“Please Hold, Your Call Is Important to NATO”

Telecom’s Unexpected Draft Notice

So, NATO’s hosting its mega-summit in The Hague later this month. Thirty-two countries, 45 heads of state, thousands of diplomats, ministers, and journalists, basically everyone who ever got looped into a defense-themed Zoom call. Official agenda: cooperation and defense spending. Unofficial subtext? Telecoms, congratulations, you’ve been drafted.

That’s right. The mobile networks once used to livestream cat videos and ghost your ex are now being refitted for war games in the Arctic. Enter Joint Viking 2025, where real troops and real tanks communicated over real commercial 5G. Welcome to the new normal, where your phone’s signal could one day route artillery support.

NATO’s shiny new vision involves telecoms not just delivering TikToks, but real-time battlefield logistics. The DiBaX experiment, carried out by NATO and Latvia, essentially demonstrated how telecoms will now double as defense contractors. Think Verizon, but with camouflage.

Strand Consult, Denmark’s resident Cassandra, has been yelling about this for years. Turns out their mapping of Chinese telecom infiltration across Europe is the academic version of yelling “fire” in a network hub.

Germany: Leader in Budget, Follower in Security

Germany. The economic juggernaut. NATO’s biggest EU spender. And, apparently, the most enthusiastic user of Huawei this side of Shenzhen. The country has managed to build an entire national telecom infrastructure dependent on what NATO calls “untrusted vendors.” It’s like building your panic room out of cardboard and hoping nobody notices.

According to Strand’s research, there’s not a single mobile network in Germany free from Huawei or ZTE gear. Deutsche Bahn? Completely Huawei’d. T-Systems? Huawei runs parts of their cloud. So yes, when US troops in Germany check the weather, the data probably makes a pit stop in Beijing.

Trusted vs. Rusted

This summit is where telecoms will find out whether they’re in NATO’s inner circle, or on the blacklist with the Huawei fan club. Operators using Chinese equipment? Don’t bother printing those business cards. You won’t be getting a defense contract anytime soon.

The EU’s “5G Toolbox” is now less of a toolbox and more of a padlock. Denmark already passed a law mandating trusted vendor networks. It’s like GDPR for base stations, but with fewer cookie banners and more military oversight.

Then there’s the cool kid clique: Palantir, Thales, Anduril, Shield AI. They won’t touch a network that smells like it was built in Shenzhen. Got Huawei in your pipes? Your AI won’t just refuse to deploy, it’ll swipe left on your entire infrastructure.
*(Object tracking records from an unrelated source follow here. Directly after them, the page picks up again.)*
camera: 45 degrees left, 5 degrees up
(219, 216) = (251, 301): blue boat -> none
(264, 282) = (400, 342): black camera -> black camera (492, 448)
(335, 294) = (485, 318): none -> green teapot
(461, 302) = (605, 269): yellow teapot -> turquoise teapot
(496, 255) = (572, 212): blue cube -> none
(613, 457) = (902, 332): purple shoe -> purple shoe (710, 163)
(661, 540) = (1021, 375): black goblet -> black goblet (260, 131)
Let’s not pretend telecom companies aren’t doing the math. NATO’s getting serious. The EU’s €800 billion ReArm Europe Plan might just be telecom’s next IPO. That is, if you’ve got a network that doesn’t double as a geopolitical liability.

Operators now face a simple binary: become secure enough for the military or get ghosted harder than a spam caller. Because in this new world, telecoms are targets, partners, and strategic assets.